Oslo kararlarının Batı Şeria ve Gazze’yi Filistinlilere vermesinden sonraki on altı yıl boyunca [Filistin] liderleri hiç bir yol, hiç bir adliye binası, hiç bir hastane, halklarının acılarını dindirecek hiç bir temel devlet kurumu inşa etmediler. Onun yerine, bir taraftan (saf Batılı bağışçılardan gelen) milyarları İsviçre’deki banka hesaplarına aktarırken, her şeyi bir savaş ve terör altyapısına akıttılar.
Obama Kahire’ye doğruyu anlatmaya geldiğini söyledi. Fakat tek kelime bile etmedi. Onun yerine, beylik lafların ve çalımlı duygusallıkların ortasında yeni Amerikan siyasetinin tek somut açıklamasını yaptı: “ABD İsrail’in yerleşimlerinin sürmesinin meşruiyetini kabul etmez”. Böylece Filistinlilerin sefaletinin ve devletsizliğinin İsrail’in ve yerleşimlerin kabahati olduğu söylencesini güçlendirdi.
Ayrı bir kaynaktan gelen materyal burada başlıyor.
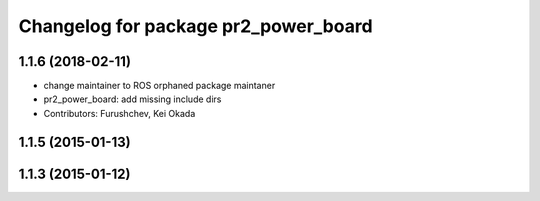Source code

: ^^^^^^^^^^^^^^^^^^^^^^^^^^^^^^^^^^^^^
Changelog for package pr2_power_board
^^^^^^^^^^^^^^^^^^^^^^^^^^^^^^^^^^^^^

1.1.6 (2018-02-11)
------------------
* change maintainer to ROS orphaned package maintaner
* pr2_power_board: add missing include dirs
* Contributors: Furushchev, Kei Okada

1.1.5 (2015-01-13)
------------------

1.1.3 (2015-01-12)
------------------
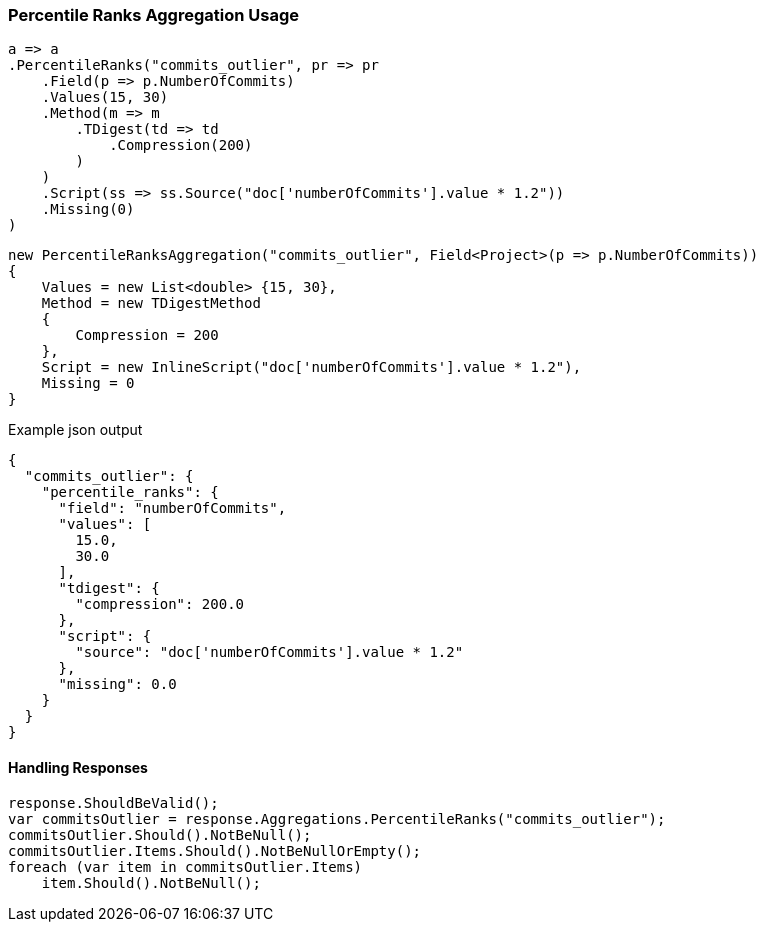 :ref_current: https://www.elastic.co/guide/en/elasticsearch/reference/6.1

:github: https://github.com/elastic/elasticsearch-net

:nuget: https://www.nuget.org/packages

////
IMPORTANT NOTE
==============
This file has been generated from https://github.com/elastic/elasticsearch-net/tree/master/src/Tests/Aggregations/Metric/PercentileRanks/PercentileRanksAggregationUsageTests.cs. 
If you wish to submit a PR for any spelling mistakes, typos or grammatical errors for this file,
please modify the original csharp file found at the link and submit the PR with that change. Thanks!
////

[[percentile-ranks-aggregation-usage]]
=== Percentile Ranks Aggregation Usage

[source,csharp]
----
a => a
.PercentileRanks("commits_outlier", pr => pr
    .Field(p => p.NumberOfCommits)
    .Values(15, 30)
    .Method(m => m
        .TDigest(td => td
            .Compression(200)
        )
    )
    .Script(ss => ss.Source("doc['numberOfCommits'].value * 1.2"))
    .Missing(0)
)
----

[source,csharp]
----
new PercentileRanksAggregation("commits_outlier", Field<Project>(p => p.NumberOfCommits))
{
    Values = new List<double> {15, 30},
    Method = new TDigestMethod
    {
        Compression = 200
    },
    Script = new InlineScript("doc['numberOfCommits'].value * 1.2"),
    Missing = 0
}
----

[source,javascript]
.Example json output
----
{
  "commits_outlier": {
    "percentile_ranks": {
      "field": "numberOfCommits",
      "values": [
        15.0,
        30.0
      ],
      "tdigest": {
        "compression": 200.0
      },
      "script": {
        "source": "doc['numberOfCommits'].value * 1.2"
      },
      "missing": 0.0
    }
  }
}
----

==== Handling Responses

[source,csharp]
----
response.ShouldBeValid();
var commitsOutlier = response.Aggregations.PercentileRanks("commits_outlier");
commitsOutlier.Should().NotBeNull();
commitsOutlier.Items.Should().NotBeNullOrEmpty();
foreach (var item in commitsOutlier.Items)
    item.Should().NotBeNull();
----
İsrail’i suçlamakla ve “doğal gelişim” üzerine bir kavgayı seçmekle “sokağa” yaranılabilir. Fakat bu sadece, Arap ülkelerini Abbas gibi davranmaya teşvik edecektir: Otur ve Amerika’nın İsrail’i bir tepside servis etmesini bekle. Ki bu Obama yönetimini sadece onursuz kılmaz, kendine zarar verici de yapar.